In less than a year, I saw a tweet from Alan Cooper, which made me reflected on my experiences again toward the next thing I wanted to do as a designer. I responded:
Subsequently I took a look into Yuval Harari’s Homo Deus. And yeah, it’s indeed dangerous to let humans be the center of design.
From that tweet, it looks like I decided what I wanted to do as a designer: helping others to return to who we really are. We can’t design humanity, but we could definitely do something about humanity. Hence, continuing the conversations among HCD practitioners regarding the move from “designing for” to “designing with”, I added “designing about”.
After another period of less than a year, I found a talk by Andrea Mignolo at 2017 Leading Design Conference. She shared two profound quotes. The first one below.
I recalled my observations of the unhealthy so-called professionalism that sanitizes work from emotions, avoiding emotions like germs. We were taught from early in life that being emotional is bad, let alone at the workplace. Some cultures do it more than others (according to my experience, Asian cultures tend to accept displays of emotions at work).
The display of emotion is only a sign that it exists, waiting to be processed. Since the display is condemned, we try to suppress it. There is no opportunity to acknowledge the underlying emotion before processing it toward an empowering action. We became narcissistic, arrogant, manipulative, holier than thou, which are inauthentic behavior.
There, the “authenticity” topic in Andrea Mignolo’s talk!
Being authentic with our emotions is important for a designer, because we cannot be creative without accepting all types of emotions. But first, why do I get bothered when other people cannot be authentic?

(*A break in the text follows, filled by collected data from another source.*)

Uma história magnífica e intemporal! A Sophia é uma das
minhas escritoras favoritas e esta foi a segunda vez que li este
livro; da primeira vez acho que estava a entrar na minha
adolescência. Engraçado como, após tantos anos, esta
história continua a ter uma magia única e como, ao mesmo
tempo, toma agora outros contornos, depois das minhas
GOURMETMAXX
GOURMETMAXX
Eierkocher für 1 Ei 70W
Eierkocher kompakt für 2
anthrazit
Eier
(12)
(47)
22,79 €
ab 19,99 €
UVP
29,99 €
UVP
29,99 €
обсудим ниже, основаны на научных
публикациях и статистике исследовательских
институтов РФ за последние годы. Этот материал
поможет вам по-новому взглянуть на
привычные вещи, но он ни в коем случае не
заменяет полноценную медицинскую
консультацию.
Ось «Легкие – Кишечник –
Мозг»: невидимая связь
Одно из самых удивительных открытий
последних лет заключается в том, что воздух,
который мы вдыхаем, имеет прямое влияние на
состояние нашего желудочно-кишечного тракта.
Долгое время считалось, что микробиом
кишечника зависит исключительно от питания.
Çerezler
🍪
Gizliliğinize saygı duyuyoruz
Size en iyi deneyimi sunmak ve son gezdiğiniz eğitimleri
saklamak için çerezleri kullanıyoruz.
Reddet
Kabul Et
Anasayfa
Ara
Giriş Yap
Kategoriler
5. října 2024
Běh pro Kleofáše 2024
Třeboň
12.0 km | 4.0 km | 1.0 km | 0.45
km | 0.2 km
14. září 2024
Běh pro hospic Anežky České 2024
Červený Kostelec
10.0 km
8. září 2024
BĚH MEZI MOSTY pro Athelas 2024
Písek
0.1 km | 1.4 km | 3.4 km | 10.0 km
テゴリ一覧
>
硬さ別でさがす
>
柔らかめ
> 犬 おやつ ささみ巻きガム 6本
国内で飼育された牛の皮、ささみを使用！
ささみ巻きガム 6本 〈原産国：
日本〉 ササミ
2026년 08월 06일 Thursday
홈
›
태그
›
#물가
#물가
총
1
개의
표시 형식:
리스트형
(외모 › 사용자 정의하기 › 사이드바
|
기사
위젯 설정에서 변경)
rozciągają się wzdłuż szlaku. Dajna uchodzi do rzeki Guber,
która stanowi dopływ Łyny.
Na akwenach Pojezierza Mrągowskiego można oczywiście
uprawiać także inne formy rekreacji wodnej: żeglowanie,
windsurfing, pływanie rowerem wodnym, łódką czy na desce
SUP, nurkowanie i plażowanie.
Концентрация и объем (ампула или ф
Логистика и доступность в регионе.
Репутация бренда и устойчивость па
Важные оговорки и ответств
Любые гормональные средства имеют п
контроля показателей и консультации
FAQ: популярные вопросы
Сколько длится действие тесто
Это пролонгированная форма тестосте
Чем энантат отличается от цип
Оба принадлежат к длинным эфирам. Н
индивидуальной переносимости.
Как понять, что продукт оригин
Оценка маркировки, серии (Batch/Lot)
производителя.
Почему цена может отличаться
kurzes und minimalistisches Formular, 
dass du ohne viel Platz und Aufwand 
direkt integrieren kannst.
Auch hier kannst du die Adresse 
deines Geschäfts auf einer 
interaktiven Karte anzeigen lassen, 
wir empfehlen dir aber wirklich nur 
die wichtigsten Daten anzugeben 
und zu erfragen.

First, thanks to my neurodiversity I could recognize inauthenticity in people. It’s based on the subtle vibrational mismatch I feel in many occasions throughout my not-so-short life. Second, I need creativity in daily life i.e. to make decisions on how to respond to others, which gets disrupted by that subtle vibration patterns I get from inauthentic people. Therefore, authenticity is important for creativity in any endeavor, not just for designing.
To cope with inauthenticity, I can only do my best in recognizing the here and now. I try to be mindful about what’s going on around me and how I respond to it. Let’s go to the second quote from Andrea.
She found it (especially the bold part) beautiful.
Referring to Buchanan’s Four Order of Design, she said, “…maybe there’s a fifth order of design: the designing of being.”
There you go. Designing about humanity. To help all of us to return to who we really are.
It’s the Ultimate Design.
A lifetime quest.
Related Concepts:
- Designing in the Anthropocene by Ben Reason (consultant): on designing toward ecology-centered instead of human-centered
- The Connectors by Fariz Rahmansyah (corporate management): on the need of a breed of polymaths with certain characters to connect within organizations
- Design Education 21st Century by Don Norman (academics): on educating designers in addressing complex (humanity) problems
This draft was written at the beginning of 2020, just before the pandemic. The author discovered the real need for this ultimate design during the pandemic, and since 2022 has been contributing professionally toward such initiatives.